Search code examples
xquerymarklogic

Marklogic commit frame/return sequence guarantee


I have a simple 1 node Marklogic server that I need to purge documents daily.

The test query below selects the documents then returns a sequence which I want to do the following:

  1. output the name of the file being extracted
  2. ensure the directory path exists of file in #1
  3. save a zipped version of the document to the file in #1.
  4. Delete the document

Is this structure safe? It returns a sequence for each document to be deleted. The last item in the returned sequence deletes the document. If any of the prior steps fail, will the document still be deleted? Should I trust the engine to execute the return sequence in order given?

xquery version "1.0-ml";
declare namespace html = "http://www.w3.org/1999/xhtml";
let $dateLimitAll := current-dateTime() -xs:dayTimeDuration("P1460D")
let $dateLimitSome := current-dateTime() -xs:dayTimeDuration("P730D")
for $adoc in doc()[1 to 5]
 let $docDate := $adoc/Unit/created
 let $uri := document-uri($adoc)
 let $path:=  fn:concat("d:/purge/" , $adoc/Unit/xmldatastore/state/data(), "/", fn:year-from-dateTime($docDate), "/", fn:month-from-dateTime($docDate))
 let $filename :=  fn:concat($path, "/", $uri, ".zip")
where ( ($docDate < $dateLimitAll) or (($docDate < $dateLimitSome) and ($adoc/Unit/xmldatastore/state != "FIRMED") and ($adoc/Unit/xmldatastore/state != "SHIPPED")))
return ( $filename, xdmp:filesystem-directory-create($path, map:new(map:entry("createParents", fn:true()))), xdmp:save($filename, xdmp:zip-create(<parts xmlns="xdmp:zip"><part>{$uri}</part></parts>, doc($uri))), xdmp:document-delete($uri) )

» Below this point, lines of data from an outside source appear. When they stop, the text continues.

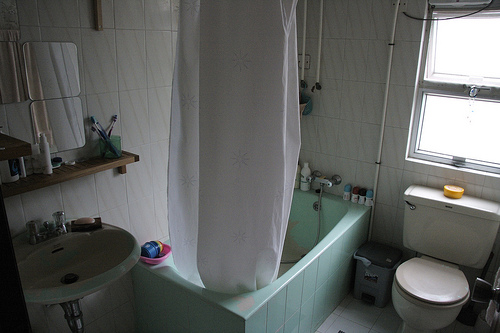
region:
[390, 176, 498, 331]
a ceramic toilet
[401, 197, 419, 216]
the handle to flush a toilet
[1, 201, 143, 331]
a bathroom sink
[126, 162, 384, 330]
a green bathtub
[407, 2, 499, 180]
a bathroom window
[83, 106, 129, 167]
a cup with some toothbrushes inside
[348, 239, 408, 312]
a trash can with a foot level to open the lid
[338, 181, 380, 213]
four bottles are resting on the tub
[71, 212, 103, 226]
a solid bar of soap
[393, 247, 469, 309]
the toilet seat lid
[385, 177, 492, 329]
toilet in a bathroom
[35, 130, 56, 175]
contact solution in front of mirror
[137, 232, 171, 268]
toys in a pink dish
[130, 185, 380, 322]
green bathtub with white curtain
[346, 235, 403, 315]
garbage can next to toilet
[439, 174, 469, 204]
orange container on toilet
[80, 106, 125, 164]
toothbrushes in green container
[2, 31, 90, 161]
mirrors on a wall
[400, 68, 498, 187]
window above the toilet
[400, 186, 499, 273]
white ceramic toilet tank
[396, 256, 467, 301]
white plastic toilet lid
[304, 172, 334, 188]
silver metal faucet on tub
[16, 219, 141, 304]
white ceramic bathroom sink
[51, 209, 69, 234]
silver metal sink handles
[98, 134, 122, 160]
plastic cup on shelf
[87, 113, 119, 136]
tooth brushes in cup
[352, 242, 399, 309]
grey plastic trash can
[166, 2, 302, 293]
white fabric shower curtain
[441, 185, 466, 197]
yellow jar on the back of the toilet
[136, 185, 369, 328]
a green bath tub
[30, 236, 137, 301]
rim of the sink is green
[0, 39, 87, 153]
square mirror panels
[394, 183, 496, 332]
a white toilet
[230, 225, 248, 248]
flower on the shower curtain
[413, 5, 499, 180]
the bathroom window is closed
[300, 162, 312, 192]
a bottle of shampoo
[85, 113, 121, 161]
a cup of toothbrushes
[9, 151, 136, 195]
a small wooden shelf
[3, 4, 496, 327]
interior of residential bathroom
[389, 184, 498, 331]
toilet with closed lid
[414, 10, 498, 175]
light shining through window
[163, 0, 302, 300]
white shower curtain in tub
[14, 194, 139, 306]
oval sink attached to wall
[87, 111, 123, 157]
toothbrushes in green glass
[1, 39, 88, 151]
squares of bathroom mirror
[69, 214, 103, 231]
soap in dish on sink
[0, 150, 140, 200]
wood shelf on wall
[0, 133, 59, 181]
toiletries on wood shelf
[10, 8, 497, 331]
A bathroom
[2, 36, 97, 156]
Square mirrors on the wall.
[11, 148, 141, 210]
A brown wooden shelf.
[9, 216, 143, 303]
An oval white sink.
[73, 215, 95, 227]
A bar of soap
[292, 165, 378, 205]
Shower products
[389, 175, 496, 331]
A white toilet.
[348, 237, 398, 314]
A light grey trashcan with a dark grey lid.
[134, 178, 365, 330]
A light teal bathtub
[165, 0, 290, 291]
A white shower curtain.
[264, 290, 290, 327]
a tile in a wall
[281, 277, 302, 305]
a tile in a wall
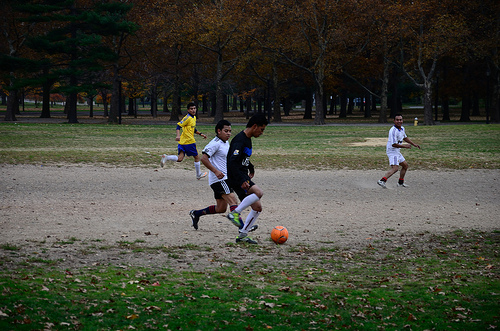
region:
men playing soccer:
[153, 84, 413, 229]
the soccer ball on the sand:
[268, 215, 297, 245]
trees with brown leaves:
[29, 9, 499, 90]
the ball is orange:
[270, 215, 296, 245]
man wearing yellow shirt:
[170, 115, 208, 140]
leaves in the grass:
[104, 260, 497, 326]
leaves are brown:
[135, 241, 433, 329]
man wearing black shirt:
[222, 133, 253, 175]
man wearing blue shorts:
[170, 138, 197, 153]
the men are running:
[167, 96, 434, 255]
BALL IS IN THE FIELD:
[272, 225, 294, 240]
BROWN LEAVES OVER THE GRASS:
[251, 284, 273, 306]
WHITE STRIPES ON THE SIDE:
[215, 178, 234, 195]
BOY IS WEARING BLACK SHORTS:
[212, 187, 219, 199]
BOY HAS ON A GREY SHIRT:
[218, 149, 226, 161]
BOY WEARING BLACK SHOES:
[192, 206, 197, 226]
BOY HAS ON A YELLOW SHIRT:
[180, 128, 195, 137]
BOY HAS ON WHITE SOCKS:
[169, 153, 174, 162]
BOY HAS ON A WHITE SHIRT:
[387, 138, 394, 153]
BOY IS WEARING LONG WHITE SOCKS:
[239, 196, 261, 208]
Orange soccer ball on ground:
[270, 225, 290, 243]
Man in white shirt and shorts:
[378, 113, 420, 190]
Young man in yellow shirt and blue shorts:
[162, 100, 208, 177]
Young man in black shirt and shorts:
[229, 110, 267, 245]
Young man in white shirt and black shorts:
[191, 118, 232, 230]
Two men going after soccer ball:
[191, 112, 291, 244]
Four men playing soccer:
[157, 97, 419, 246]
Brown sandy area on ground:
[1, 165, 498, 241]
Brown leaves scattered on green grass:
[0, 248, 496, 330]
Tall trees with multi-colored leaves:
[0, 0, 499, 122]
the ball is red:
[271, 225, 296, 238]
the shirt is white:
[200, 139, 225, 188]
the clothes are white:
[378, 124, 406, 161]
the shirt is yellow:
[178, 118, 195, 145]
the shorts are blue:
[174, 140, 199, 159]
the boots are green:
[226, 211, 255, 249]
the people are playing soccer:
[163, 96, 424, 236]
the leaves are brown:
[176, 22, 366, 58]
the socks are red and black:
[379, 173, 409, 186]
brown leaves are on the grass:
[222, 271, 359, 323]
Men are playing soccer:
[155, 98, 427, 250]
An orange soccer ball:
[264, 218, 295, 251]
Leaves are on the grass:
[2, 237, 498, 328]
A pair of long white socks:
[233, 189, 261, 242]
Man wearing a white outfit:
[375, 109, 427, 194]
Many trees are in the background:
[2, 1, 498, 129]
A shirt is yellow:
[174, 113, 199, 147]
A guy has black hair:
[241, 110, 271, 142]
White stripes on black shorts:
[206, 174, 237, 201]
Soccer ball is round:
[265, 219, 294, 248]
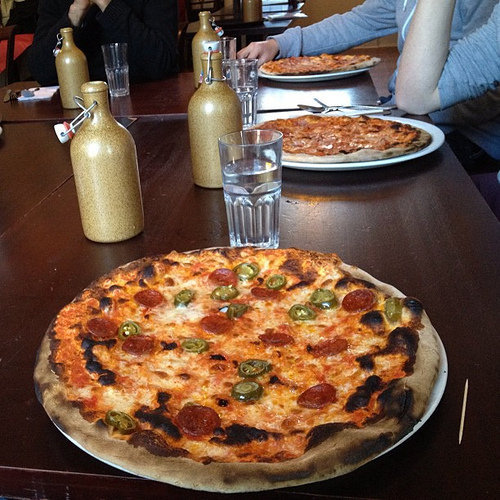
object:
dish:
[30, 243, 449, 495]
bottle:
[186, 47, 244, 190]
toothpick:
[456, 378, 470, 444]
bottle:
[52, 27, 90, 109]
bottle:
[191, 11, 224, 89]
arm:
[391, 0, 498, 117]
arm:
[270, 1, 402, 53]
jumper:
[267, 0, 499, 161]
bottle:
[68, 78, 146, 242]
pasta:
[41, 234, 485, 498]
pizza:
[261, 54, 386, 77]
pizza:
[246, 112, 434, 164]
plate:
[252, 52, 375, 84]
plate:
[240, 107, 446, 174]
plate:
[29, 243, 453, 498]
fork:
[314, 98, 379, 108]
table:
[1, 57, 498, 497]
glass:
[217, 126, 284, 250]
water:
[224, 171, 276, 241]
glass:
[228, 59, 257, 129]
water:
[241, 90, 254, 124]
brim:
[60, 28, 74, 36]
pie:
[35, 245, 441, 491]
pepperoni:
[297, 378, 338, 410]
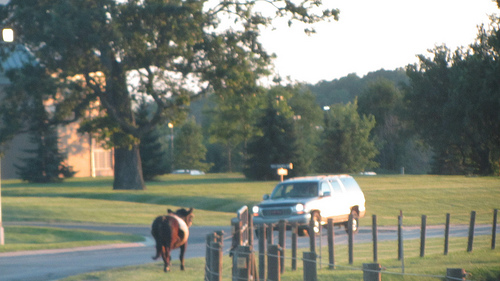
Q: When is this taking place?
A: Daytime.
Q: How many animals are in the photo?
A: One.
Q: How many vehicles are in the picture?
A: One.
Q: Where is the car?
A: Street.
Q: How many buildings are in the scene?
A: One.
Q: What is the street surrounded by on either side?
A: Grass.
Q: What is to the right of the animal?
A: Fence.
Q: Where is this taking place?
A: The sidewalk.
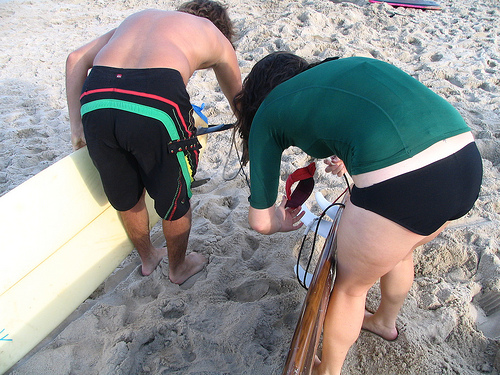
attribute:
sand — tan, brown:
[80, 284, 287, 369]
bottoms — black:
[338, 135, 489, 239]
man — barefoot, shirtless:
[54, 2, 249, 289]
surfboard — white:
[1, 142, 128, 373]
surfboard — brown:
[288, 184, 355, 373]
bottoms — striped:
[80, 59, 206, 223]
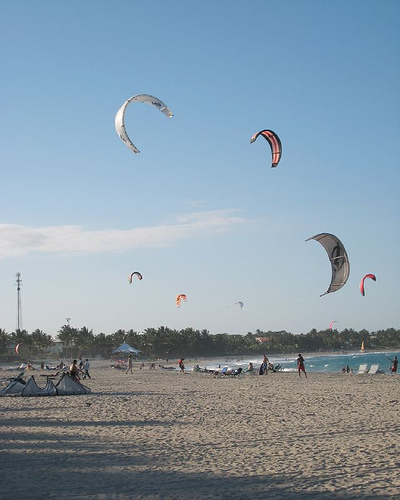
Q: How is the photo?
A: Clear.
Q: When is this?
A: Daytime.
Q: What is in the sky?
A: Parachutes.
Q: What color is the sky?
A: Blue.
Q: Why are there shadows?
A: Light.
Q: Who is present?
A: People.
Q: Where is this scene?
A: On the coast.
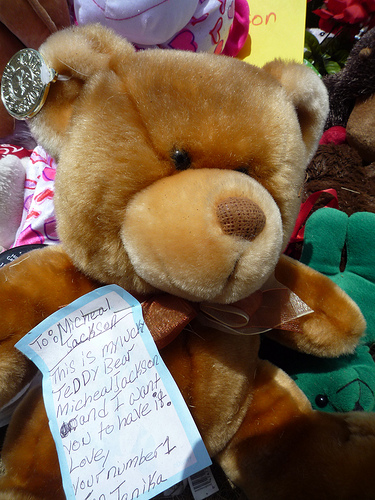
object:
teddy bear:
[0, 26, 375, 498]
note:
[15, 284, 214, 500]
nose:
[216, 196, 269, 239]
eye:
[169, 148, 192, 169]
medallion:
[0, 47, 50, 120]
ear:
[22, 23, 133, 153]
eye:
[234, 164, 254, 176]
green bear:
[284, 206, 374, 414]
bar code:
[188, 469, 219, 499]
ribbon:
[194, 292, 314, 336]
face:
[289, 353, 375, 414]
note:
[235, 1, 305, 68]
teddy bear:
[0, 1, 250, 265]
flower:
[312, 2, 374, 33]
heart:
[167, 31, 197, 53]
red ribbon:
[293, 186, 340, 242]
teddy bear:
[284, 28, 374, 275]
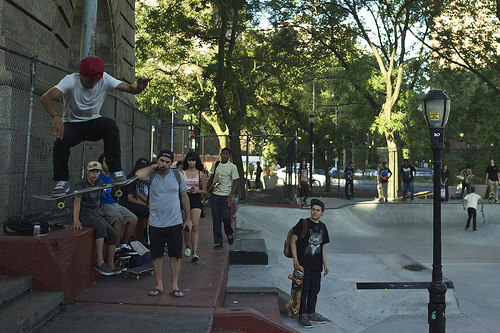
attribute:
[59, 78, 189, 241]
teeshirt — gray, white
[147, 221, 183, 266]
shorts — black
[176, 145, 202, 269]
girl — walking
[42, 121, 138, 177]
pants — black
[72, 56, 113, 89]
cap — red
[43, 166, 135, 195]
sneakers — gray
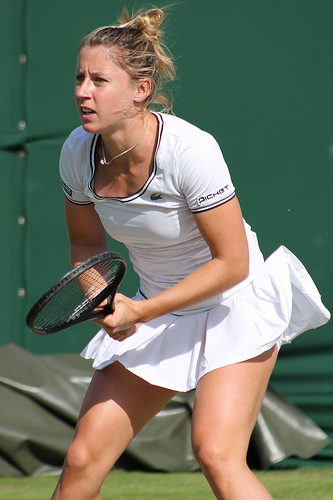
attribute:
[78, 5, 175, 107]
hair — blonde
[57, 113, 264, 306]
shirt — white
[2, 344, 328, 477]
tarp — green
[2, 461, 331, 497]
court — green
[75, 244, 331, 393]
skirt — in the air, tennis skirt, white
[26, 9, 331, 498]
woman — playing tennis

p.s. please ignore the [1 to 5] doc limit. Added for testing.


Solution

  • If any of the prior steps fail, will the document still be deleted?

    If there is an error in the execution of that module, the transaction will rollback and the delete from the database will be undone.

    However, the directory and zip file written to the filesystem will persist and will not be deleted. The xdmp:filesystem-directory-create() and xdmp:save() functions do not rollback or get undone if a transaction rolls back.

    Should I trust the engine to execute the return sequence in order given?

    Not sure that it matters much, given the statement above.

    Is this structure safe?

    It is unclear how many documents you might be dealing with. You may find that the filter is better/faster using cts:search and some indexes to target the candidate documents. Also, even if you can select the set of documents to process faster, if there are a lot of documents, you could still exceed execution time limits.

    Another approach might be to break up the work. Select the URIs of the documents that match the criteria, and then have separate query executions for each document that is responsible for saving the zip file and deleting the document from the database. This is likely to be faster, as you can process multiple documents in parallel, avoids the risk of a timeout, and in the event of an exception, allows for some items to fail without causing the entire set to fail and rollback.

    Tools such as CoRB were built exactly for this type of batch work.